Your instructions
Give back each entry word for word, but drop the images.

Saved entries
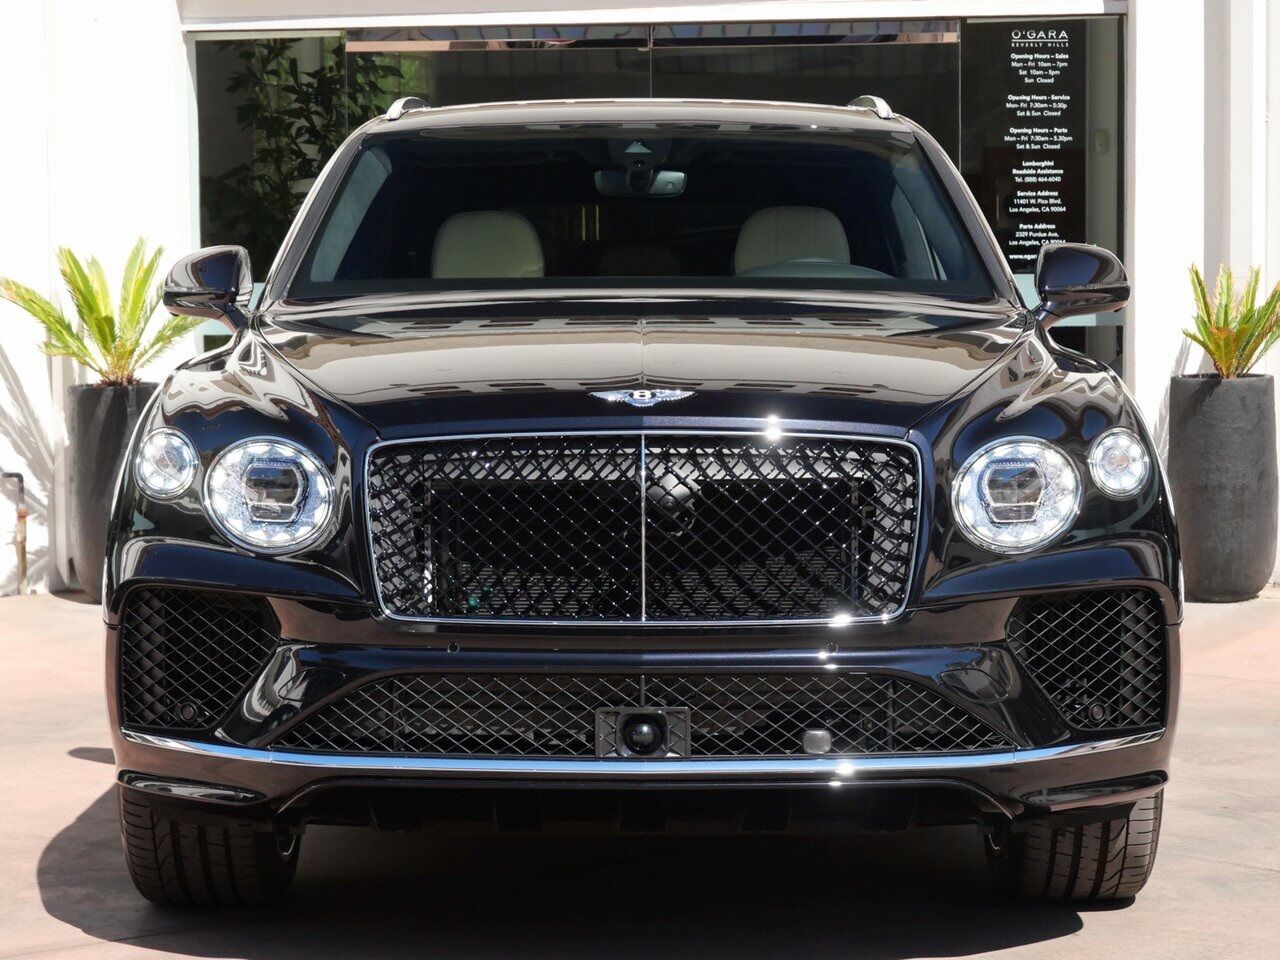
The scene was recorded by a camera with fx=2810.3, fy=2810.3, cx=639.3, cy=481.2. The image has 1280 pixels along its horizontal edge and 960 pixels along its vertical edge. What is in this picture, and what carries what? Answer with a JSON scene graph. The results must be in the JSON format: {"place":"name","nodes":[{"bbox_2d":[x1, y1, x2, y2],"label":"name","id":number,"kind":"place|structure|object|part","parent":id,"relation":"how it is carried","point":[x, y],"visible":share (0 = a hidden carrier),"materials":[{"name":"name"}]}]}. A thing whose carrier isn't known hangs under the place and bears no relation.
{"place":"outdoors","nodes":[
{"label":"outdoors","id":0,"kind":"place"},
{"bbox_2d":[0,589,1279,959],"label":"pavement","id":1,"kind":"structure","parent":0,"point":[1071,939],"materials":[{"name":"beige concrete"}]},
{"bbox_2d":[67,381,157,598],"label":"planter","id":2,"kind":"object","parent":1,"relation":"on","point":[107,428],"visible":0.53,"materials":[{"name":"grey concrete"}]},
{"bbox_2d":[1,240,203,386],"label":"palm plant","id":3,"kind":"object","parent":2,"relation":"in","point":[99,326],"visible":0.79,"materials":[{"name":"green plant"}]},
{"bbox_2d":[90,89,1194,899],"label":"car","id":4,"kind":"object","parent":1,"relation":"on","point":[300,625],"visible":0.98,"materials":[{"name":"black metal"}]},
{"label":"headlight","id":5,"kind":"part","parent":4,"relation":"part of","materials":[{"name":"clear glass"}]},
{"label":"headlight","id":6,"kind":"part","parent":4,"relation":"part of","materials":[{"name":"clear glass"}]},
{"bbox_2d":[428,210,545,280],"label":"car seat","id":7,"kind":"object","parent":4,"relation":"in","point":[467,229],"visible":0.5,"materials":[{"name":"beige leather"}]},
{"label":"hood","id":8,"kind":"part","parent":4,"relation":"part of","materials":[{"name":"black metal"}]},
{"bbox_2d":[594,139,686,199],"label":"rearview mirror","id":9,"kind":"object","parent":4,"relation":"attached to","point":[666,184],"visible":0.83,"materials":[{"name":"mirror"}]},
{"bbox_2d":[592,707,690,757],"label":"camera","id":10,"kind":"object","parent":4,"relation":"attached to","point":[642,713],"visible":0.93,"materials":[{"name":"black plastic"}]},
{"label":"grille","id":11,"kind":"part","parent":4,"relation":"part of","materials":[{"name":"metal"}]},
{"bbox_2d":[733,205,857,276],"label":"car seat","id":12,"kind":"object","parent":4,"relation":"in","point":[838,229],"visible":0.44,"materials":[{"name":"beige leather"}]},
{"label":"headlight","id":13,"kind":"part","parent":4,"relation":"part of","materials":[{"name":"clear glass"}]},
{"label":"lamp","id":14,"kind":"part","parent":4,"relation":"part of","materials":[{"name":"clear glass"}]},
{"bbox_2d":[1168,372,1278,601],"label":"planter","id":15,"kind":"object","parent":1,"relation":"on","point":[1191,447],"visible":0.93,"materials":[{"name":"grey concrete"}]},
{"bbox_2d":[1184,262,1279,378],"label":"potted palm","id":16,"kind":"object","parent":15,"relation":"in","point":[1204,342],"visible":0.87,"materials":[{"name":"green plant"}]},
{"bbox_2d":[2,0,1279,596],"label":"building","id":17,"kind":"structure","parent":0,"point":[168,22],"materials":[{"name":"white paint"}]},
{"bbox_2d":[1,470,28,592],"label":"pipe","id":18,"kind":"object","parent":17,"relation":"attached to","point":[19,517],"visible":0.97,"materials":[{"name":"metal"}]},
{"bbox_2d":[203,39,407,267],"label":"plant","id":19,"kind":"object","parent":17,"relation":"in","point":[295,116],"visible":0.22,"materials":[{"name":"green plant"}]},
{"bbox_2d":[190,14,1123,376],"label":"glass window","id":20,"kind":"structure","parent":17,"relation":"in","point":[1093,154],"materials":[{"name":"clear glass"}]},
{"bbox_2d":[974,21,1085,272],"label":"sign","id":21,"kind":"object","parent":20,"relation":"attached to","point":[1016,211],"visible":0.88,"materials":[{"name":"black"}]}
]}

Exercise solution
The scene was recorded by a camera with fx=2810.3, fy=2810.3, cx=639.3, cy=481.2. The image has 1280 pixels along its horizontal edge and 960 pixels along its vertical edge. What is in this picture, and what carries what? Answer with a JSON scene graph. The results must be in the JSON format: {"place":"name","nodes":[{"bbox_2d":[x1, y1, x2, y2],"label":"name","id":number,"kind":"place|structure|object|part","parent":id,"relation":"how it is carried","point":[x, y],"visible":share (0 = a hidden carrier),"materials":[{"name":"name"}]}]}. A thing whose carrier isn't known hangs under the place and bears no relation.
{"place":"outdoors","nodes":[
{"label":"outdoors","id":0,"kind":"place"},
{"bbox_2d":[0,589,1279,959],"label":"pavement","id":1,"kind":"structure","parent":0,"point":[1071,939],"materials":[{"name":"beige concrete"}]},
{"bbox_2d":[67,381,157,598],"label":"planter","id":2,"kind":"object","parent":1,"relation":"on","point":[107,428],"visible":0.53,"materials":[{"name":"grey concrete"}]},
{"bbox_2d":[1,240,203,386],"label":"palm plant","id":3,"kind":"object","parent":2,"relation":"in","point":[99,326],"visible":0.79,"materials":[{"name":"green plant"}]},
{"bbox_2d":[90,89,1194,899],"label":"car","id":4,"kind":"object","parent":1,"relation":"on","point":[300,625],"visible":0.98,"materials":[{"name":"black metal"}]},
{"label":"headlight","id":5,"kind":"part","parent":4,"relation":"part of","materials":[{"name":"clear glass"}]},
{"label":"headlight","id":6,"kind":"part","parent":4,"relation":"part of","materials":[{"name":"clear glass"}]},
{"bbox_2d":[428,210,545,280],"label":"car seat","id":7,"kind":"object","parent":4,"relation":"in","point":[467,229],"visible":0.5,"materials":[{"name":"beige leather"}]},
{"label":"hood","id":8,"kind":"part","parent":4,"relation":"part of","materials":[{"name":"black metal"}]},
{"bbox_2d":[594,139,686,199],"label":"rearview mirror","id":9,"kind":"object","parent":4,"relation":"attached to","point":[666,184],"visible":0.83,"materials":[{"name":"mirror"}]},
{"bbox_2d":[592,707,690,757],"label":"camera","id":10,"kind":"object","parent":4,"relation":"attached to","point":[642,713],"visible":0.93,"materials":[{"name":"black plastic"}]},
{"label":"grille","id":11,"kind":"part","parent":4,"relation":"part of","materials":[{"name":"metal"}]},
{"bbox_2d":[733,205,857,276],"label":"car seat","id":12,"kind":"object","parent":4,"relation":"in","point":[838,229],"visible":0.44,"materials":[{"name":"beige leather"}]},
{"label":"headlight","id":13,"kind":"part","parent":4,"relation":"part of","materials":[{"name":"clear glass"}]},
{"label":"lamp","id":14,"kind":"part","parent":4,"relation":"part of","materials":[{"name":"clear glass"}]},
{"bbox_2d":[1168,372,1278,601],"label":"planter","id":15,"kind":"object","parent":1,"relation":"on","point":[1191,447],"visible":0.93,"materials":[{"name":"grey concrete"}]},
{"bbox_2d":[1184,262,1279,378],"label":"potted palm","id":16,"kind":"object","parent":15,"relation":"in","point":[1204,342],"visible":0.87,"materials":[{"name":"green plant"}]},
{"bbox_2d":[2,0,1279,596],"label":"building","id":17,"kind":"structure","parent":0,"point":[168,22],"materials":[{"name":"white paint"}]},
{"bbox_2d":[1,470,28,592],"label":"pipe","id":18,"kind":"object","parent":17,"relation":"attached to","point":[19,517],"visible":0.97,"materials":[{"name":"metal"}]},
{"bbox_2d":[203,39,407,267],"label":"plant","id":19,"kind":"object","parent":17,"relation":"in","point":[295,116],"visible":0.22,"materials":[{"name":"green plant"}]},
{"bbox_2d":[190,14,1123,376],"label":"glass window","id":20,"kind":"structure","parent":17,"relation":"in","point":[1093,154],"materials":[{"name":"clear glass"}]},
{"bbox_2d":[974,21,1085,272],"label":"sign","id":21,"kind":"object","parent":20,"relation":"attached to","point":[1016,211],"visible":0.88,"materials":[{"name":"black"}]}
]}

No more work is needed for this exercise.